The opinions expressed by columnists are their own and do not necessarily represent the views of Townhall.com.

"There's something very dangerous happening in states across the country," Apple chief executive Tim Cook warned Monday in a Washington Post opinion piece against Indiana's newly passed Religious Freedom Restoration Act. It matters not to the corporate big shot that President Bill Clinton signed a federal Religious Freedom Restoration Act in 1993 (which current House Minority Leader Nancy Pelosi supported) or that then-Illinois state Sen. Barack Obama voted for a similar law in 1998.


It was one thing for Democrats to support religious freedom when there was no downside to standing up for the devout. Today there could be a cost. An Indiana baker might refuse to sell a wedding cake to a same-sex couple and cite the new law if the couple were to sue him or her. Cook believes that such discrimination would be "bad for business." I agree. Cook also believes that the baker wouldn't have the right to say no. I do not agree with that.

When Obama first ran for the White House, he supported a ban on same-sex marriage. If Cook had a problem with Obama's stand, he kept it to himself. Years later, Obama announced that his position had evolved and he had come to support same-sex marriage. Voila: Now anyone who disagrees with same-sex marriage is a bigot and thus has no rights.

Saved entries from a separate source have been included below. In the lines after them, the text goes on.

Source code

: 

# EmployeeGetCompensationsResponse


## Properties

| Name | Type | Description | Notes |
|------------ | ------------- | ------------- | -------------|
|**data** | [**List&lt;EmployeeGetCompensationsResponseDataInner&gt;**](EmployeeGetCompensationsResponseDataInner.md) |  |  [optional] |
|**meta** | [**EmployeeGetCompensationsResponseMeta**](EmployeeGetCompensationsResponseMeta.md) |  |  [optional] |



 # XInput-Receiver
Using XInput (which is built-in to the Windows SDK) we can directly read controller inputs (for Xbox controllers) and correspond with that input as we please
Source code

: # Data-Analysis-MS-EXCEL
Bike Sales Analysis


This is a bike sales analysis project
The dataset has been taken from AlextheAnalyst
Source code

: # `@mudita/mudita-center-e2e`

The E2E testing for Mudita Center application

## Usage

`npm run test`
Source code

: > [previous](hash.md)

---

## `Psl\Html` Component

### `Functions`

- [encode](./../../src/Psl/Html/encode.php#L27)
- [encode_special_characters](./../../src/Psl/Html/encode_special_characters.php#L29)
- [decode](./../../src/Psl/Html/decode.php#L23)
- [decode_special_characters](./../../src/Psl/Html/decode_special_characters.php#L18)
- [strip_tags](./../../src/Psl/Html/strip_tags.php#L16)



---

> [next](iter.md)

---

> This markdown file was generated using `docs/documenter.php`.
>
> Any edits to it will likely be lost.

Except religious dissenters do have rights. Last year, the U.S. Supreme Court recognized that family-owned corporations have religious rights. In the 5-4 Hobby Lobby decision, the big bench recognized CEO David Green's right to get around an Affordable Care Act mandate that his employer-sponsored health plan offer employees contraceptives that, Green argued, "risk killing an embryo."


Last year, federal court rulings legalized same-sex marriage in Indiana. In a more tolerant world, the court rulings would leave gay couples free to marry and religious dissenters free to not cater same-sex weddings. Each side would win the right to be true to itself.

Indiana Gov. Mike Pence, a Republican, was no profile in courage when he appeared Sunday on ABC's "This Week." Host George Stephanopoulos repeatedly asked Pence whether the law he signed last week would allow a florist to refuse to serve a gay couple at their wedding. "Yes or no?" Stephanopoulos asked. Pence would not give a simple answer -- that a florist could use the new law if a gay couple were to sue him.

Pence did ask, "Is tolerance a two-way street or not?" The answer from corporate boardrooms appears to be "not."

Pence -- who may be thinking of running for the White House himself -- obviously sees powerful forces aligned against him. Angie's List announced it was stopping a major project in Indianapolis. Salesforce.com CEO Marc Benioff tweeted, "We are canceling all programs that require our customers/employees to travel to Indiana to face discrimination." (The Federalist's Mollie Hemingway was amused that Benioff stood up to Indiana while doing business with China, a bastion of human rights abuses.)


"Opposing discrimination takes courage," Cook wrote. He has the Democratic Party, some Republicans, Hollywood and CEO-dom on his side -- and they completely outgun true believers who oppose same-sex marriage. They're not standing up to China; they're standing up to Hoosier Christian florists. They think they're brave when they're rank bullies for whom it's not enough to win; they have to make dissenters buckle.